▶ **Task description**
A complete answer lists every line of the entries below where the string "magic" appears.
+--
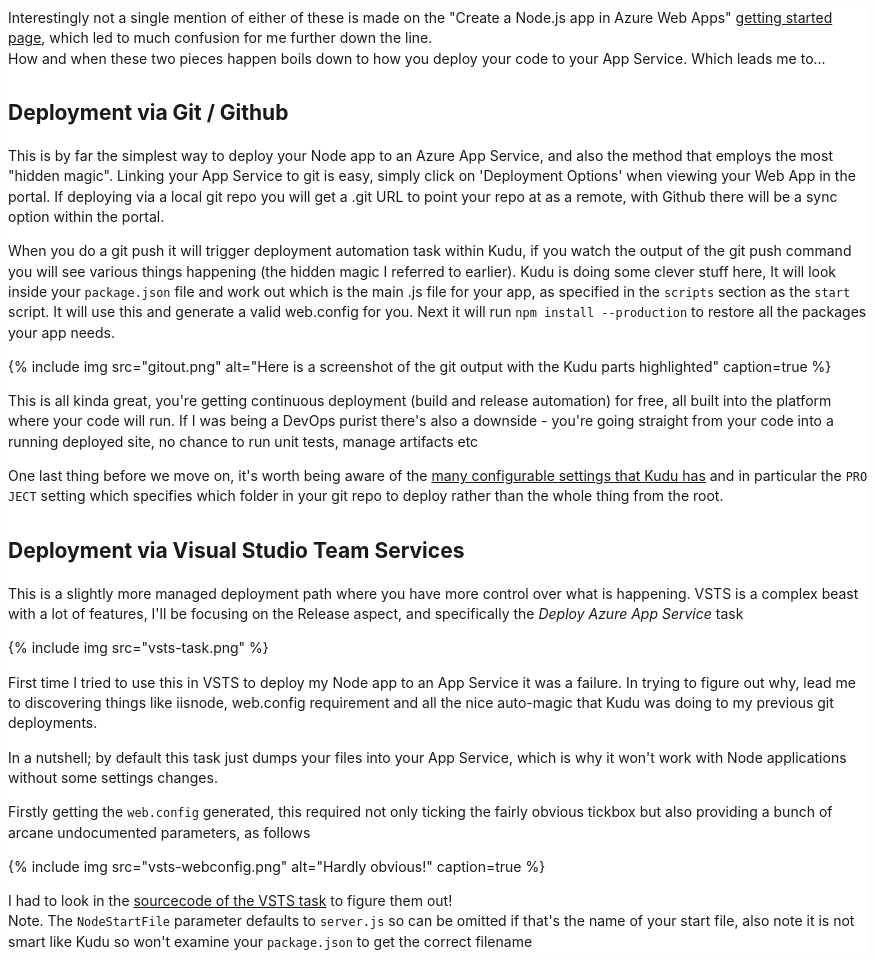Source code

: Interestingly not a single mention of either of these is made on the "Create a Node.js app in Azure Web Apps" [getting started page](https://docs.microsoft.com/en-gb/azure/app-service-web/app-service-web-get-started-nodejs), which led to much confusion for me further down the line.  
How and when these two pieces happen boils down to how you deploy your code to your App Service. Which leads me to...

## Deployment via Git / Github 
This is by far the simplest way to deploy your Node app to an Azure App Service, and also the method that employs the most "hidden magic". Linking your App Service to git is easy, simply click on 'Deployment Options' when viewing your Web App in the portal. If deploying via a local git repo you will get a .git URL to point your repo at as a remote, with Github there will be a sync option within the portal. 

When you do a git push it will trigger deployment automation task within Kudu, if you watch the output of the git push command you will see various things happening (the hidden magic I referred to earlier). Kudu is doing some clever stuff here, It will look inside your `package.json` file and work out which is the main .js file for your app, as specified in the `scripts` section as the `start` script. It will use this and generate a valid web.config for you. 
Next it will run `npm install --production` to restore all the packages your app needs.

{% include img src="gitout.png" alt="Here is a screenshot of the git output with the Kudu parts highlighted" caption=true %}

This is all kinda great, you're getting continuous deployment (build and release automation) for free, all built into the platform where your code will run. If I was being a DevOps purist there's also a downside - you're going straight from your code into a running deployed site, no chance to run unit tests, manage artifacts etc

One last thing before we move on, it's worth being aware of the [many configurable settings that Kudu has](https://github.com/projectkudu/kudu/wiki/Configurable-settings) and in particular the `PROJECT` setting which specifies which folder in your git repo to deploy rather than the whole thing from the root.


## Deployment via Visual Studio Team Services 
This is a slightly more managed deployment path where you have more control over what is happening. VSTS is a complex beast with a lot of features, I'll be focusing on the Release aspect, and specifically the *Deploy Azure App Service* task

{% include img src="vsts-task.png" %}

First time I tried to use this in VSTS to deploy my Node app to an App Service it was a failure. In trying to figure out why, lead me to discovering things like iisnode, web.config requirement and all the nice auto-magic that Kudu was doing to my previous git deployments.

In a nutshell; by default this task just dumps your files into your App Service, which is why it won't work with Node applications without some settings changes.

Firstly getting the `web.config` generated, this required not only ticking the fairly obvious tickbox but also providing a bunch of arcane undocumented parameters, as follows

{% include img src="vsts-webconfig.png" alt="Hardly obvious!" caption=true %}

I had to look in the [sourcecode of the VSTS task](https://github.com/Microsoft/vsts-tasks/blob/master/Tasks/Common/webdeployment-common/webconfigutil.ts) to figure them out!  
Note. The `NodeStartFile` parameter defaults to `server.js` so can be omitted if that's the name of your start file, also note it is not smart like Kudu so won't examine your `package.json` to get the correct filename
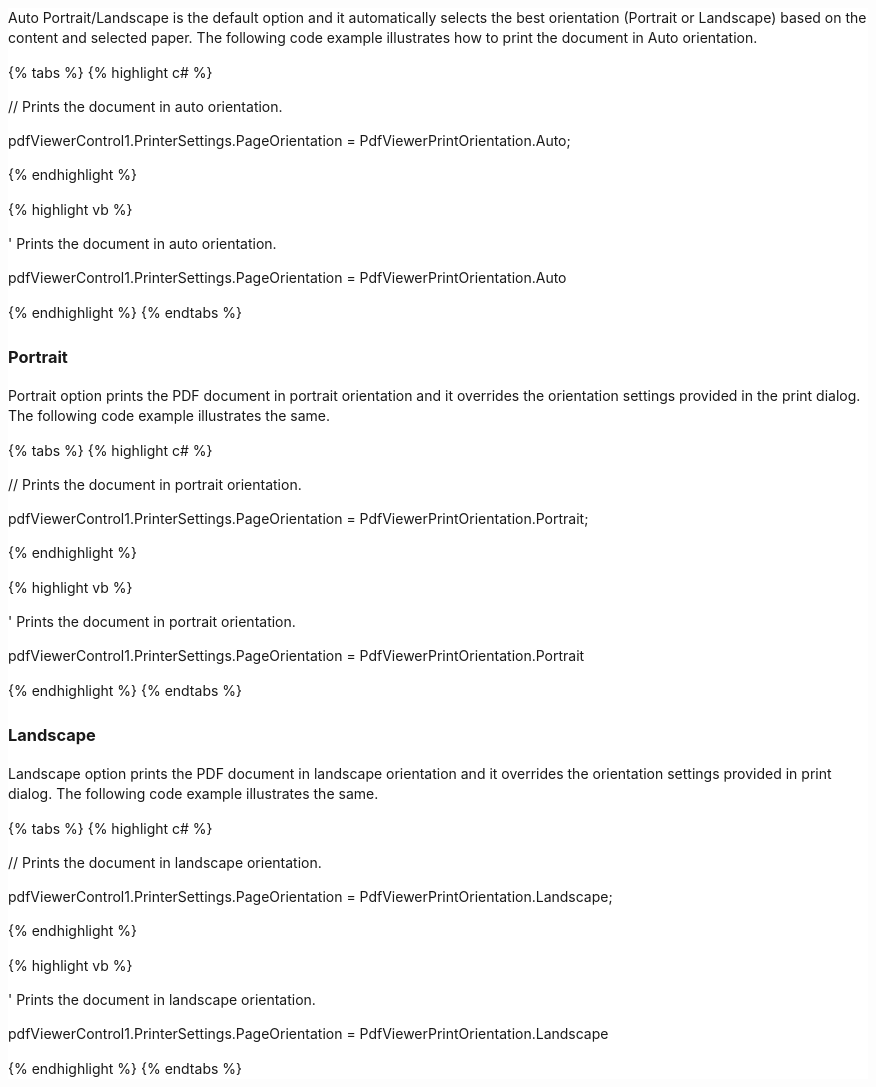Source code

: Auto Portrait/Landscape is the default option and it automatically selects the best orientation (Portrait or Landscape) based on the content and selected paper. The following code example illustrates how to print the document in Auto orientation.

{% tabs %}
{% highlight c# %}

// Prints the document in auto orientation.

pdfViewerControl1.PrinterSettings.PageOrientation = PdfViewerPrintOrientation.Auto;

{% endhighlight %}

{% highlight vb %}

' Prints the document in auto orientation.

pdfViewerControl1.PrinterSettings.PageOrientation = PdfViewerPrintOrientation.Auto

{% endhighlight %}
{% endtabs %}

### Portrait

Portrait option prints the PDF document in portrait orientation and it overrides the orientation settings provided in the print dialog. The following code example illustrates the same.

{% tabs %}
{% highlight c# %}

// Prints the document in portrait orientation.

pdfViewerControl1.PrinterSettings.PageOrientation = PdfViewerPrintOrientation.Portrait;

{% endhighlight %}

{% highlight vb %}

' Prints the document in portrait orientation.

pdfViewerControl1.PrinterSettings.PageOrientation = PdfViewerPrintOrientation.Portrait

{% endhighlight %}
{% endtabs %}

### Landscape

Landscape option prints the PDF document in landscape orientation and it overrides the orientation settings provided in print dialog. The following code example illustrates the same.

{% tabs %}
{% highlight c# %}

// Prints the document in landscape orientation.

pdfViewerControl1.PrinterSettings.PageOrientation = PdfViewerPrintOrientation.Landscape;

{% endhighlight %}

{% highlight vb %}

' Prints the document in landscape orientation.

pdfViewerControl1.PrinterSettings.PageOrientation = PdfViewerPrintOrientation.Landscape

{% endhighlight %}
{% endtabs %}
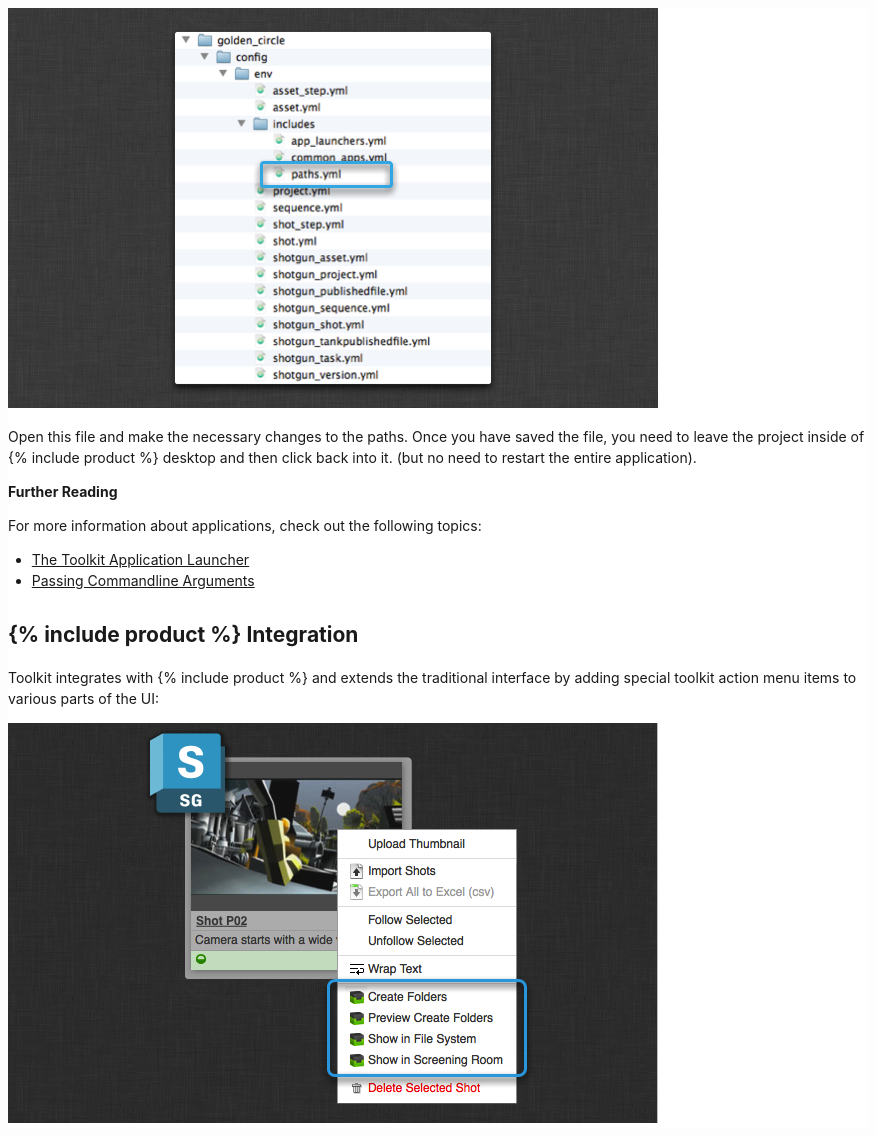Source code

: ![](images/Beyond-your-first-project/paths_config.png)  
  
Open this file and make the necessary changes to the paths. Once you have saved the file, you need to leave the project inside of {% include product %} desktop and then click back into it. (but no need to restart the entire application).  
  
**Further Reading**  
  
For more information about applications, check out the following topics:  
   
- [The Toolkit Application Launcher](https://developer.shotgridsoftware.com/1b9c259a/?title=Launch+App)  
- [Passing Commandline Arguments](https://developer.shotgridsoftware.com/1b9c259a/?title=Launch+App#use-command-line-arguments-at-launch)    

  
## {% include product %} Integration  
  
Toolkit integrates with {% include product %} and extends the traditional interface by adding special toolkit action menu items to various parts of the UI:  
  
![](images/Beyond-your-first-project/shotgun_integration.png)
+--
▶ **Answer box**
This is by far the simplest way to deploy your Node app to an Azure App Service, and also the method that employs the most "hidden magic". Linking your App Service to git is easy, simply click on 'Deployment Options' when viewing your Web App in the portal. If deploying via a local git repo you will get a .git URL to point your repo at as a remote, with Github there will be a sync option within the portal. 
When you do a git push it will trigger deployment automation task within Kudu, if you watch the output of the git push command you will see various things happening (the hidden magic I referred to earlier). Kudu is doing some clever stuff here, It will look inside your `package.json` file and work out which is the main .js file for your app, as specified in the `scripts` section as the `start` script. It will use this and generate a valid web.config for you. 
First time I tried to use this in VSTS to deploy my Node app to an App Service it was a failure. In trying to figure out why, lead me to discovering things like iisnode, web.config requirement and all the nice auto-magic that Kudu was doing to my previous git deployments.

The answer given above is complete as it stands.